--- START ---

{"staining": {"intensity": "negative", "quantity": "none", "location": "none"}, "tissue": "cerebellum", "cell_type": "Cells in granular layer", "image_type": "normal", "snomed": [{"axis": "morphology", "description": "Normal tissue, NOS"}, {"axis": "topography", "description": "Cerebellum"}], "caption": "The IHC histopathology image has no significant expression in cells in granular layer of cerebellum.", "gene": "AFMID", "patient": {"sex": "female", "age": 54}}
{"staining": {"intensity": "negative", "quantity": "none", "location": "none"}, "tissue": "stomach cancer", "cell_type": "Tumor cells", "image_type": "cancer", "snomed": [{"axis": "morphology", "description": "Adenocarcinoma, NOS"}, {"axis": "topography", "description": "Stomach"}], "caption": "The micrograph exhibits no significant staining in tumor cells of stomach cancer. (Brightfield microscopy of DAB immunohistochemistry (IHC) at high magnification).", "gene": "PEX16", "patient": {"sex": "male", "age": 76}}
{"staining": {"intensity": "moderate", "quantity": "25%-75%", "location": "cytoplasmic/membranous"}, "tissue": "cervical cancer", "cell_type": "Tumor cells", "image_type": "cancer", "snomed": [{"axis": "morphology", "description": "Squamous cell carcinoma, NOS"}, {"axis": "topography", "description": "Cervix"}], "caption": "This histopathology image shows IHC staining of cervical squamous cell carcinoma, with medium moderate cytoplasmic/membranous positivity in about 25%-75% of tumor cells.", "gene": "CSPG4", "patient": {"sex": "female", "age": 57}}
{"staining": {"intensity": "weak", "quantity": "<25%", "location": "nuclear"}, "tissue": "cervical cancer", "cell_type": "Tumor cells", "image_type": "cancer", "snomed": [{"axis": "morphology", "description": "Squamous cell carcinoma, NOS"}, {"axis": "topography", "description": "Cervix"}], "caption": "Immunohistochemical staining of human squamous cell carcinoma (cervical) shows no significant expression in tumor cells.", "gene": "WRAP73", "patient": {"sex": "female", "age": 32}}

--- END ---

*Problem to solve*
Return the lines containing "expression", taking each one from the listing.

*Result*
{"staining": {"intensity": "negative", "quantity": "none", "location": "none"}, "tissue": "cerebellum", "cell_type": "Cells in granular layer", "image_type": "normal", "snomed": [{"axis": "morphology", "description": "Normal tissue, NOS"}, {"axis": "topography", "description": "Cerebellum"}], "caption": "The IHC histopathology image has no significant expression in cells in granular layer of cerebellum.", "gene": "AFMID", "patient": {"sex": "female", "age": 54}}
{"staining": {"intensity": "weak", "quantity": "<25%", "location": "nuclear"}, "tissue": "cervical cancer", "cell_type": "Tumor cells", "image_type": "cancer", "snomed": [{"axis": "morphology", "description": "Squamous cell carcinoma, NOS"}, {"axis": "topography", "description": "Cervix"}], "caption": "Immunohistochemical staining of human squamous cell carcinoma (cervical) shows no significant expression in tumor cells.", "gene": "WRAP73", "patient": {"sex": "female", "age": 32}}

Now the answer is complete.